> How to complete this task: For the data below, please report each line where the word "ΔΗΜΟΣ" is found.

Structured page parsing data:
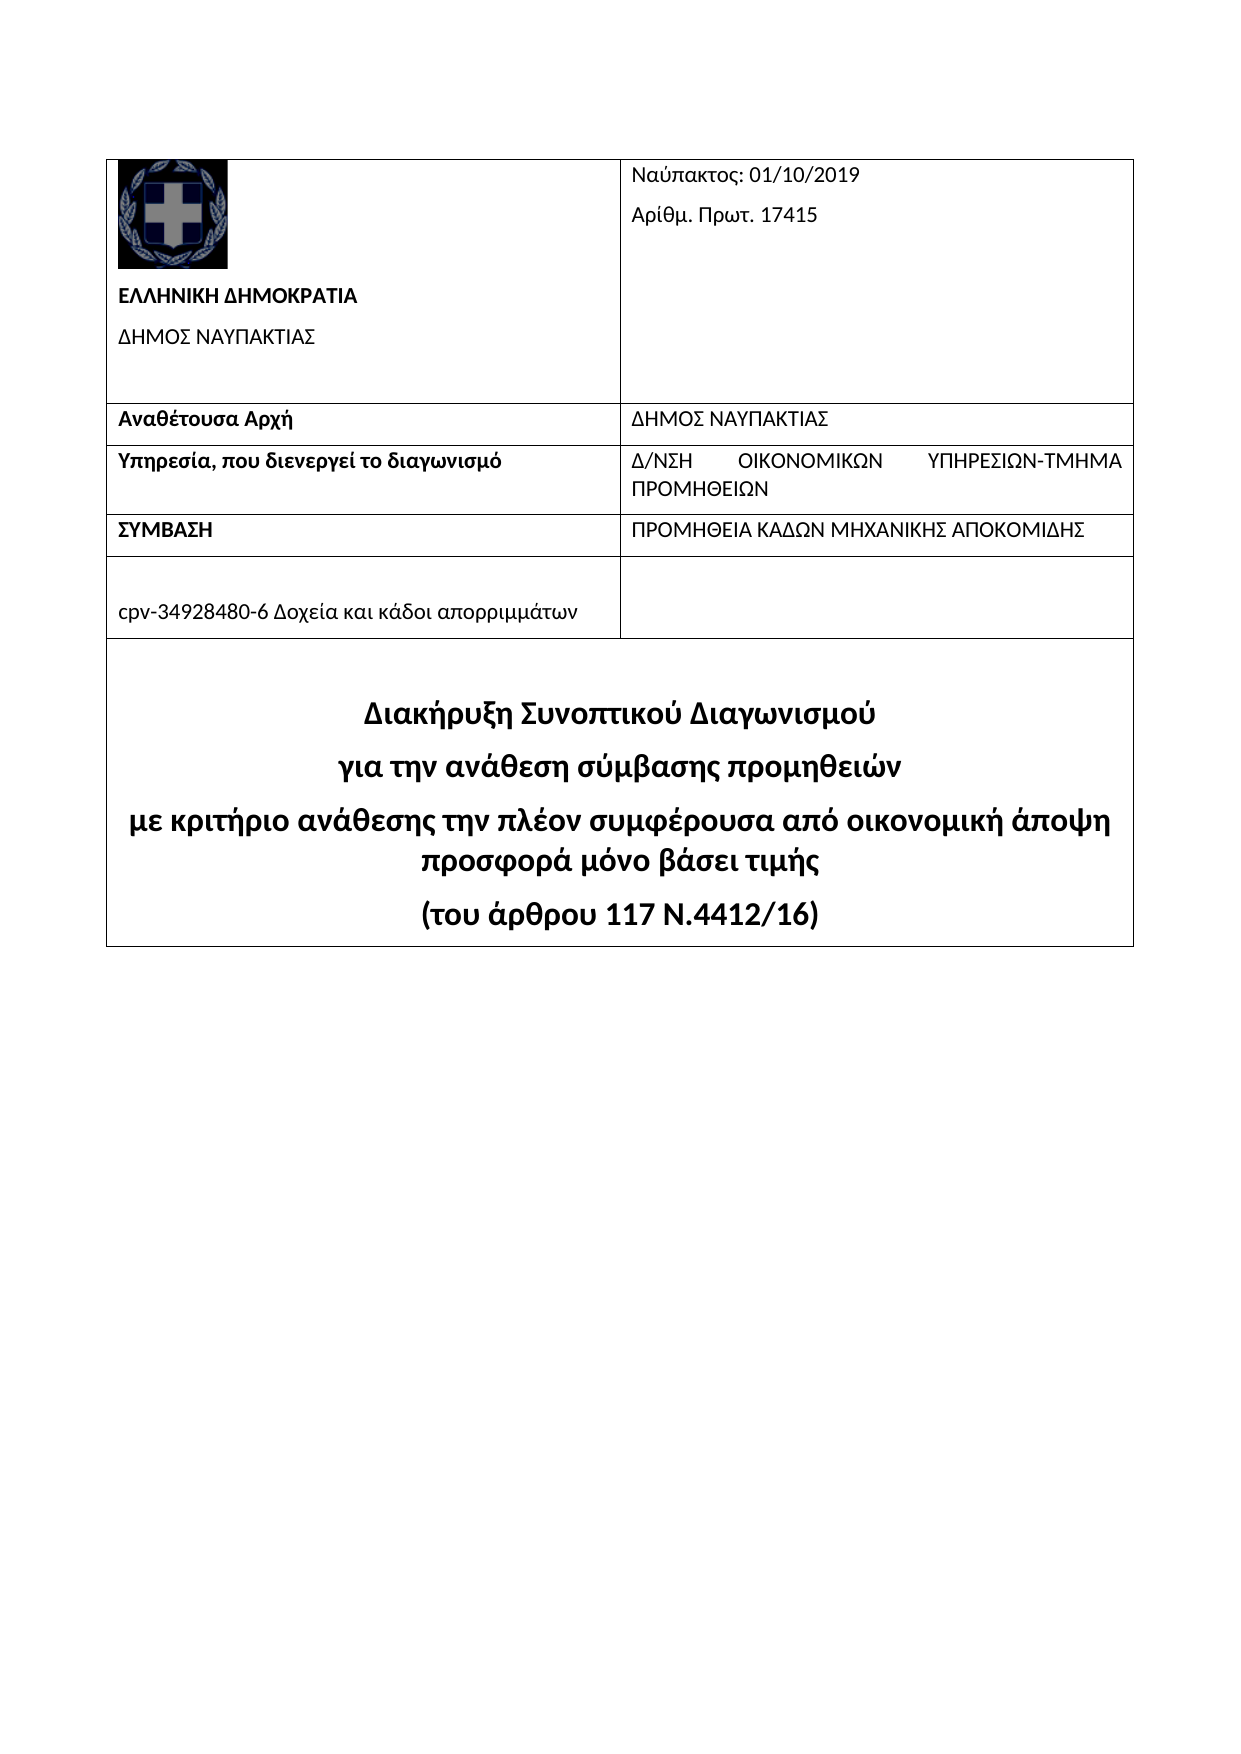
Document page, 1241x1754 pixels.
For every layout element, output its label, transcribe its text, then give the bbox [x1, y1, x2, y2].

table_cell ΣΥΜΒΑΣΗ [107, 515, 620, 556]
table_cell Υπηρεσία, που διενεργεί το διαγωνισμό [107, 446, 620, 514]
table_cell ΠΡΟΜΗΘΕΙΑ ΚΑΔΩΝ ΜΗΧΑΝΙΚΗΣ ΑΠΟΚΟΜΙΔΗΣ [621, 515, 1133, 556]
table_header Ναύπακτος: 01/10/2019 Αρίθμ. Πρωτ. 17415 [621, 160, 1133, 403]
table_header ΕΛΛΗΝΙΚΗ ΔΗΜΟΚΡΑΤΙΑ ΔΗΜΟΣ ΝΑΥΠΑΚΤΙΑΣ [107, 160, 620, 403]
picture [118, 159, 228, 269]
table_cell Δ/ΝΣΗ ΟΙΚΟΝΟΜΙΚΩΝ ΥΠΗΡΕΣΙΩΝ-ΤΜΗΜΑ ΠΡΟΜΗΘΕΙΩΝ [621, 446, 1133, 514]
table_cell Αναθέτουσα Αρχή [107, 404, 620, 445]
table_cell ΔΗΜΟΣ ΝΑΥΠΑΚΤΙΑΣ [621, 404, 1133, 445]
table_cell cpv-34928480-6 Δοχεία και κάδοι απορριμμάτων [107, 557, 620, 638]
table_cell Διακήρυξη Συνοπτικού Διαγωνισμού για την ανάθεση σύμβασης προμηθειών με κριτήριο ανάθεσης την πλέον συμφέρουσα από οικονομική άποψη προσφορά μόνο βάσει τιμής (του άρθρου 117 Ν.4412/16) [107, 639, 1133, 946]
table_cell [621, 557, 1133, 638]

> Exercise answer:
table_header ΕΛΛΗΝΙΚΗ ΔΗΜΟΚΡΑΤΙΑ ΔΗΜΟΣ ΝΑΥΠΑΚΤΙΑΣ [107, 160, 620, 403]
table_cell ΔΗΜΟΣ ΝΑΥΠΑΚΤΙΑΣ [621, 404, 1133, 445]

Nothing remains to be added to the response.